Fit & Proper Test Calon Panglima TNI, “GIMMIK POLITIK YANG PERLU DIAKHIRI”
OLEH: BRIGJEN TNI (PURN) DRS. AZIZ AHMADI, M. SC.
Patut diduga, bakal terjadi loyalitas ganda, dari TNI. Tidak hanya tegak lurus kepada Presiden, tapi terbagi dan bercabang kepada DPR. Dari sini bisa timbul kerancuan komando dan kontestasi kepentingan secara terselubung, yang sama sekali tidak menguntungkan TNI.
Kedua, Terjadi Kembali Politisasi Terhadap TNI.
Persetujuan DPR, melalui mekanisme fit & proper test, adalah proses politik. Nuansa dan aroma politiknya, begitu kental dan kentara. Tentunya, amat paradoks dengan semangat reformasi TNI.
Disadari atau tidak, kemestian TNI steril dari hiruk-pikuk politik – langsung atau tidak langsung – keseret-seret kembali ke wilayah politik praktis. Ini berarti, “menggaruk di atas luka”, yang kemudian bisa menggoda sisa-sisa birahi politik militer, bangkit kembali.
Ketiga, Menghambat Proses Institusinalisasi TNI.
Semua itu secara signifikan, akan berpengaruh negatif terhadap proses institusonalisasi TNI. Bahkan bisa menghambat dan menggagalkannya.
Cita-cita membangun budaya TNI, yang profesional, disiplin, militan, dedikatif dan modern, akan terkendala. TNI kehilangan fokus, dan hanya menjadi komoditas yang layak untuk diperebutkan, sesuai kepentingan politik tertentu.
Keempat, Menyemai Korupsi Politik Dalam Tubuh TNI.
Persetujuan DPR melalui mekanisme fit & proper test, membuka peluang yang amat lebar bagi calon Panglima TNI, berkompetisi secara tidak fair.
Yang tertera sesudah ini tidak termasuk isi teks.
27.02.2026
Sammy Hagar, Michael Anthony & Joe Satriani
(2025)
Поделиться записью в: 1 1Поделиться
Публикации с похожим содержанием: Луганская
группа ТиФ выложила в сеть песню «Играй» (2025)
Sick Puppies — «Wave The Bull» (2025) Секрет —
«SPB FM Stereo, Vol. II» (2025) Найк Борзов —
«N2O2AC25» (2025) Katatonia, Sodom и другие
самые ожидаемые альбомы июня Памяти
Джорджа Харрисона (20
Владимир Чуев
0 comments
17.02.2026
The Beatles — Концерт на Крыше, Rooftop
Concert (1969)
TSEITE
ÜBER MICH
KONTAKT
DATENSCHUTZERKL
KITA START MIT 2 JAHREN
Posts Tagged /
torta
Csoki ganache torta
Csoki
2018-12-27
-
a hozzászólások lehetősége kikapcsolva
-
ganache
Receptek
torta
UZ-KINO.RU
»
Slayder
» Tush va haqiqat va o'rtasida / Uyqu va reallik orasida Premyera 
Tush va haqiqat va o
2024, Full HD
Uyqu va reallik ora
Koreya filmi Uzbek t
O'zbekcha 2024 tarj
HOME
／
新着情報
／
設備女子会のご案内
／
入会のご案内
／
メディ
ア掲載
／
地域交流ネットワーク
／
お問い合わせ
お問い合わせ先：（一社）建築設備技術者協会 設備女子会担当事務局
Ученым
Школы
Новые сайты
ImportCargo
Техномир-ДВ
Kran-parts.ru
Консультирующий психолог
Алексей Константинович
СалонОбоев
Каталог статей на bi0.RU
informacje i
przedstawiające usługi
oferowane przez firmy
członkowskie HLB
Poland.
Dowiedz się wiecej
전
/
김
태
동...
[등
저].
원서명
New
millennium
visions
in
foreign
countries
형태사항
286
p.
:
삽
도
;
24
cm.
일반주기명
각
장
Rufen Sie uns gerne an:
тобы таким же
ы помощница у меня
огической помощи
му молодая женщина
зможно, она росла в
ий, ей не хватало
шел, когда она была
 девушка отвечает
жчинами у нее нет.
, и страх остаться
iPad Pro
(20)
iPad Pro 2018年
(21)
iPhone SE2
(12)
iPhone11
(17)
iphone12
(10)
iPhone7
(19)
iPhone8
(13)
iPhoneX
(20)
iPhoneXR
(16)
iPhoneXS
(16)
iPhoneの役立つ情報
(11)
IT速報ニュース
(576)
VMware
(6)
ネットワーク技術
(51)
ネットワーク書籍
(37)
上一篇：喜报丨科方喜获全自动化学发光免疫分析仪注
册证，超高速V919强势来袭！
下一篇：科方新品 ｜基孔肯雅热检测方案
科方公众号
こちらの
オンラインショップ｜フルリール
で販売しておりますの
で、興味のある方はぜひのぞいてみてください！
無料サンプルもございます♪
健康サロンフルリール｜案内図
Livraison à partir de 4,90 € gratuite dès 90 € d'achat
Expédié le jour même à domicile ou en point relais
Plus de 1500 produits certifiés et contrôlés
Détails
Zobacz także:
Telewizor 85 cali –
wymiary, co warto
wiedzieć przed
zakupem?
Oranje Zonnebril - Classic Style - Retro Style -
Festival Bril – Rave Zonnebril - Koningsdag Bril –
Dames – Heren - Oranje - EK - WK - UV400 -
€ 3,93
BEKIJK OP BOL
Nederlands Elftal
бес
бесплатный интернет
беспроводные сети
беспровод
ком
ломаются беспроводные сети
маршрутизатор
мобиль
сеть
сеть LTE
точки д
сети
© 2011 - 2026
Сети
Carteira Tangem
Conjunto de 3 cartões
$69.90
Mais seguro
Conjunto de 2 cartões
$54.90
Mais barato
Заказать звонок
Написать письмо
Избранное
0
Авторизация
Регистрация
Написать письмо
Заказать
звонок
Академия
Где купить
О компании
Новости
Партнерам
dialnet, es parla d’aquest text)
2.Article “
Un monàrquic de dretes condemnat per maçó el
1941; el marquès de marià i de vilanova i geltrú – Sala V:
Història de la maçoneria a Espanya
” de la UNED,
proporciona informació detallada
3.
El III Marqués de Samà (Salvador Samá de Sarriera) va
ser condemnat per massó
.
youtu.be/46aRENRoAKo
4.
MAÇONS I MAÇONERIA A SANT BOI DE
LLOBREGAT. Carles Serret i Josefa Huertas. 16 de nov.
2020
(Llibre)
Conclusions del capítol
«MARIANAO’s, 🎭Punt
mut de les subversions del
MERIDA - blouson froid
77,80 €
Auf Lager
“Calon Panglima TNI, adalah juga manusia”. Dalam kondisi tertentu, bukan tidak mungkin terjadi kompetisi dan kontestasi yang tidak sehat, dari sesama calon Panglima TNI.
Apakah sekadar kontestasi elektabilitas, agar memenuhi kriteria untuk dicalonkan oleh Presiden. Atau sebuah kompetisi keras dengan mengerahkan segala modalitas yang ada.